Perché – a suo avviso – questa discutibile interpretazione della realtà da parte di alcuni alti esponenti delle Forze Armate? A chi giova?

Le Forze Armate sono inserite a pieno titolo nel sistema della burocrazia nazionale. Nella gestione di crisi però in genere hanno una marcia in più, rispetto ad altri settori dello Stato: un po’ perché è nella loro missione, e un po’ perché l’addestramento è parte integrante della formazione e del percorso lavorativo di ogni militare, fino alla pensione. Durante l’emergenza hanno avuto un ruolo essenziale, anche se poco enfatizzato dal governo e poco valorizzato dalla stessa comunicazione istituzionale. Anzi, c’è stata una fase in cui nel contenimento delle zone rosse, l’esercito ad esempio è stato visto come uno spauracchio e un sintomo di deriva autoritaria, quando invece il contributo dato con strutture, mezzi e competenze dal personale in divisa è stato realmente prezioso. Ma chi lo ha raccontato nel dettaglio? Sta funzionando abbastanza bene la comunicazione social che cerca di smarcarsi da certi stilemi insopportabilmente paludati, retorici e autocelebrativi. L’impostazione gerarchica e rigida spesso non è di aiuto nell’individuare con trasparenza e onestà intellettuale le pur evidenti criticità. Questo porta a un abbassamento del livello delle prestazioni. Si pensa a torto che nascondere i problemi aiuti le carriere, ma è l’opposto di quel che accade nel mondo civile, dove è ingente (anche in termini di parcelle!) il contributo di consulenti che in maniera spietata – ma intelligente – elencano i difetti di un’organizzazione e il modo in cui superarli. Le Forze Armate potevano essere un asset prezioso in una crisi come questa, ma la verità è che non sono state utilizzate e raccontate al massimo delle loro potenzialità.

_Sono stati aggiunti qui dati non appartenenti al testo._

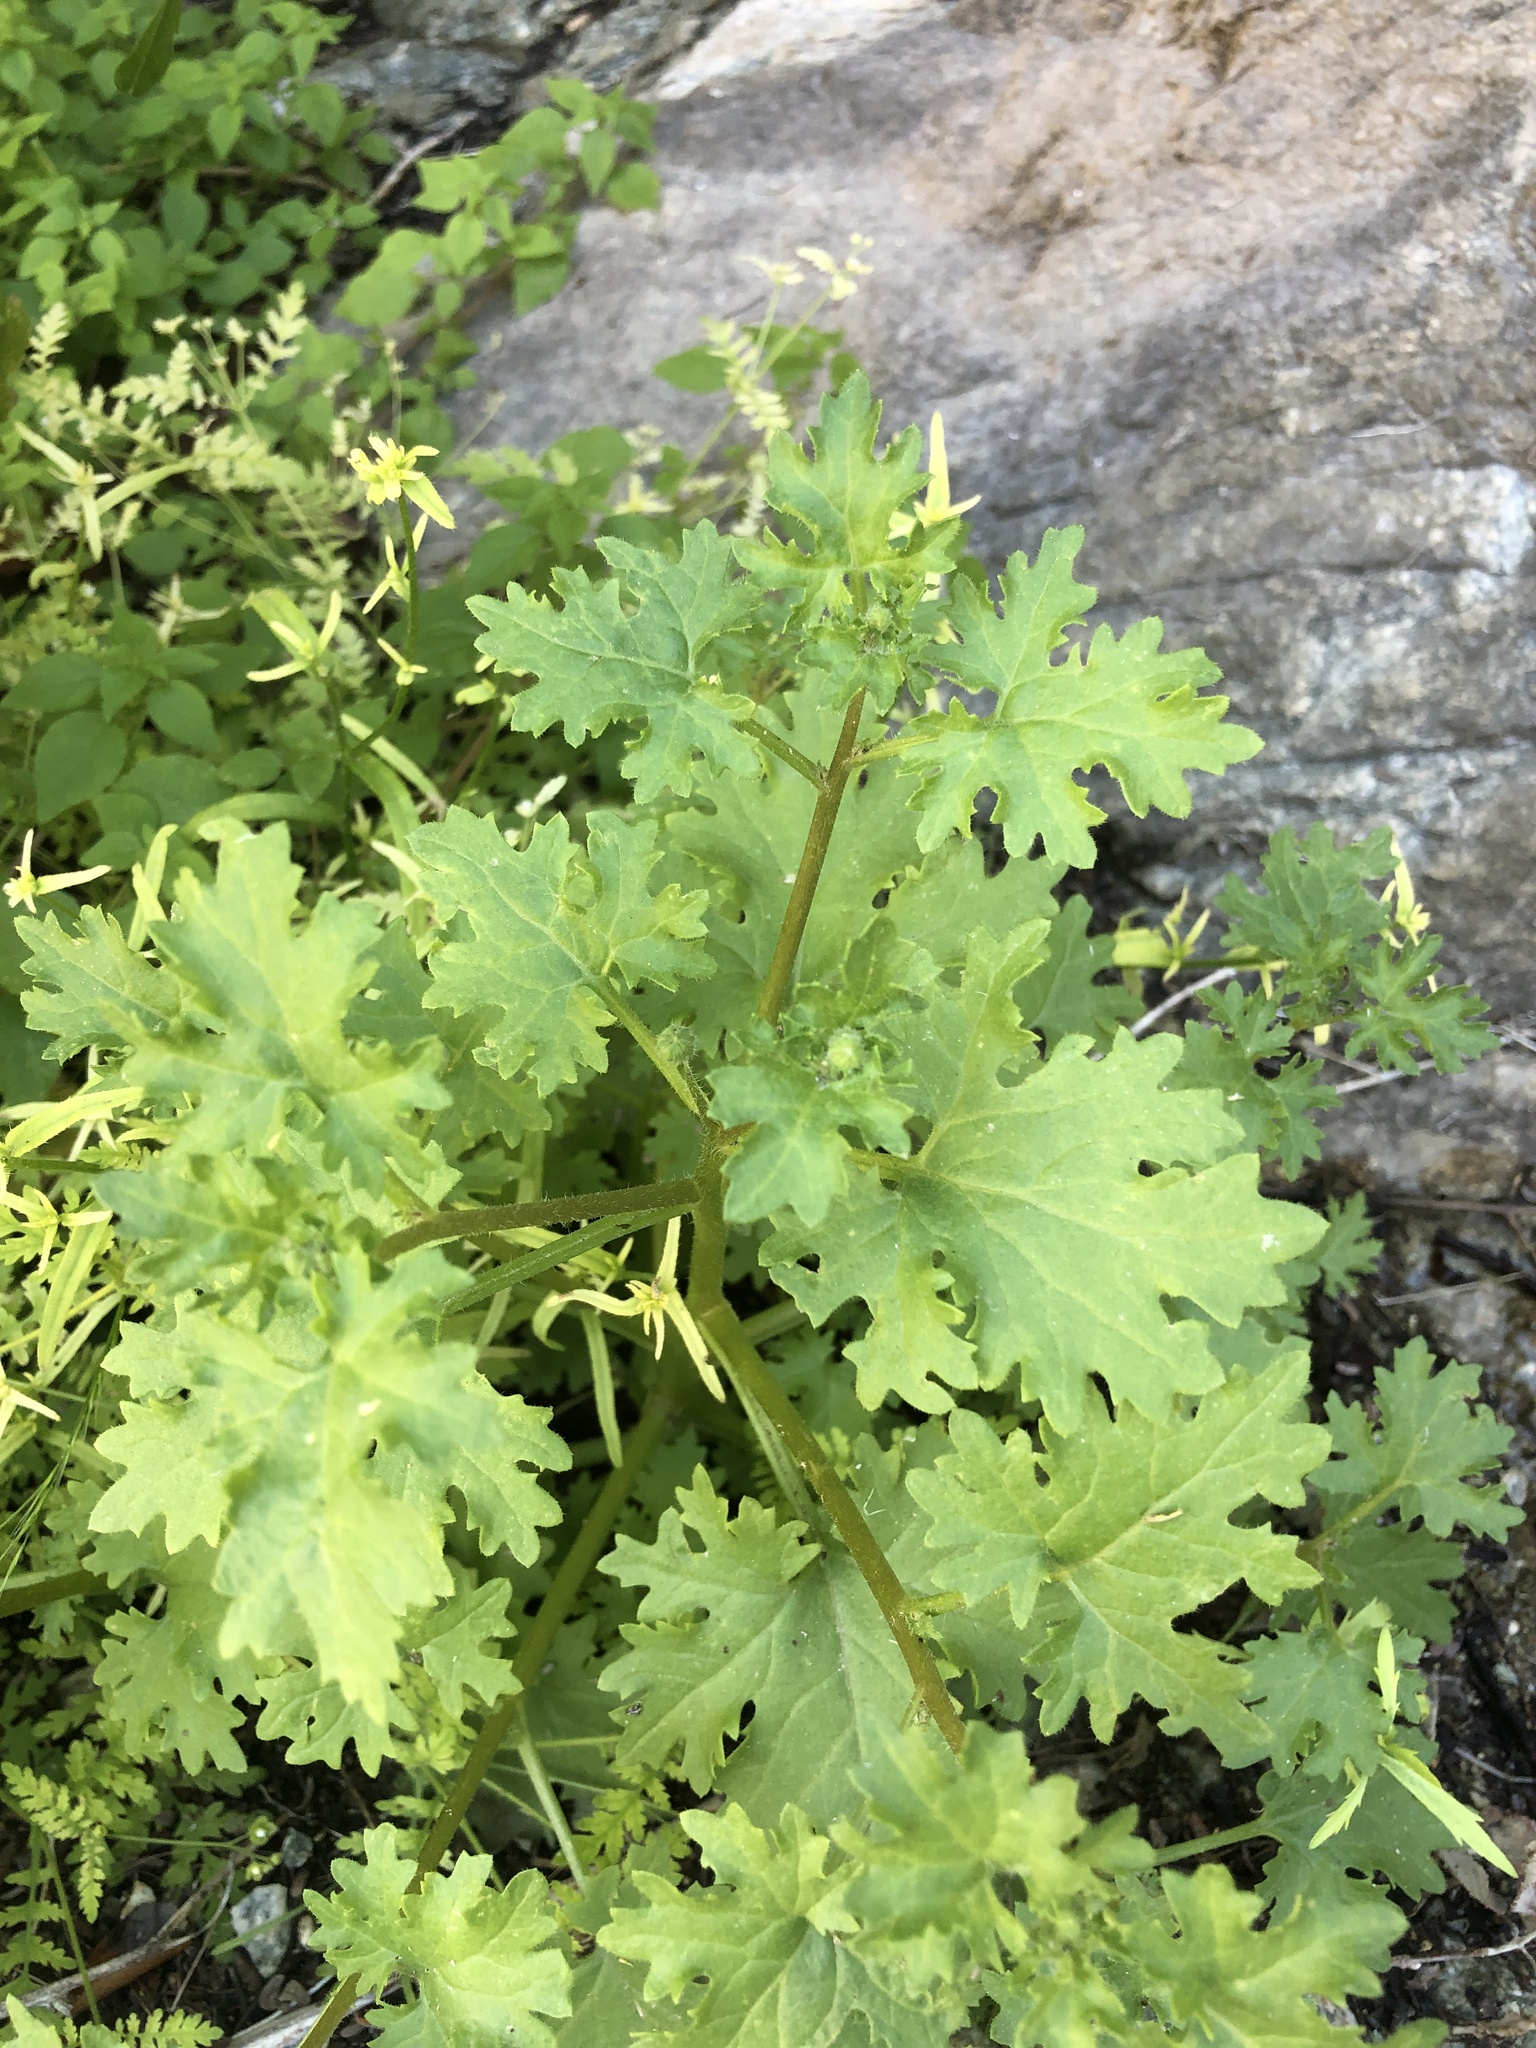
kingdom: Plantae
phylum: Tracheophyta
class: Magnoliopsida
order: Asterales
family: Asteraceae
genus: Laphamia
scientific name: Laphamia emoryi
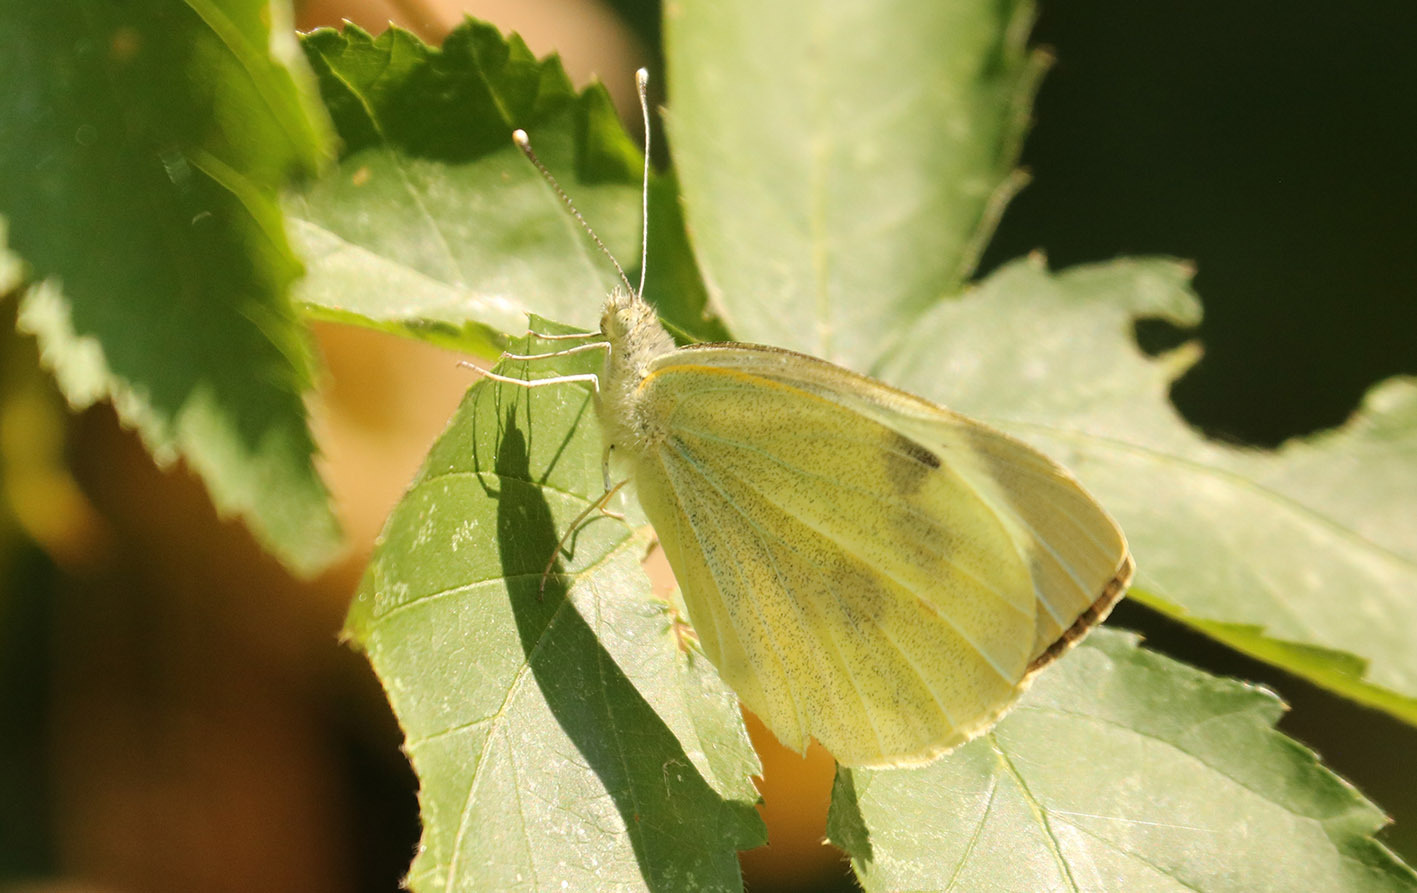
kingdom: Animalia
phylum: Arthropoda
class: Insecta
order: Lepidoptera
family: Pieridae
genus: Pieris
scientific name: Pieris brassicae
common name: Large white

Ecco quindi un’altra occasione purtroppo persa, in Italia, in questa delicata fase di recovery post crisi, per dare un contributo prezioso a identificare le criticità nel processo di crisis management dell’emergenza Covid-19, così da far tesoro degli errori, discuterne pubblicamente nel rispetto dei migliori principi di accountability, e sollecitare le necessarie modifiche organizzative e culturali affinché la prossima crisi pandemica non ci trovi, nuovamente, impreparati.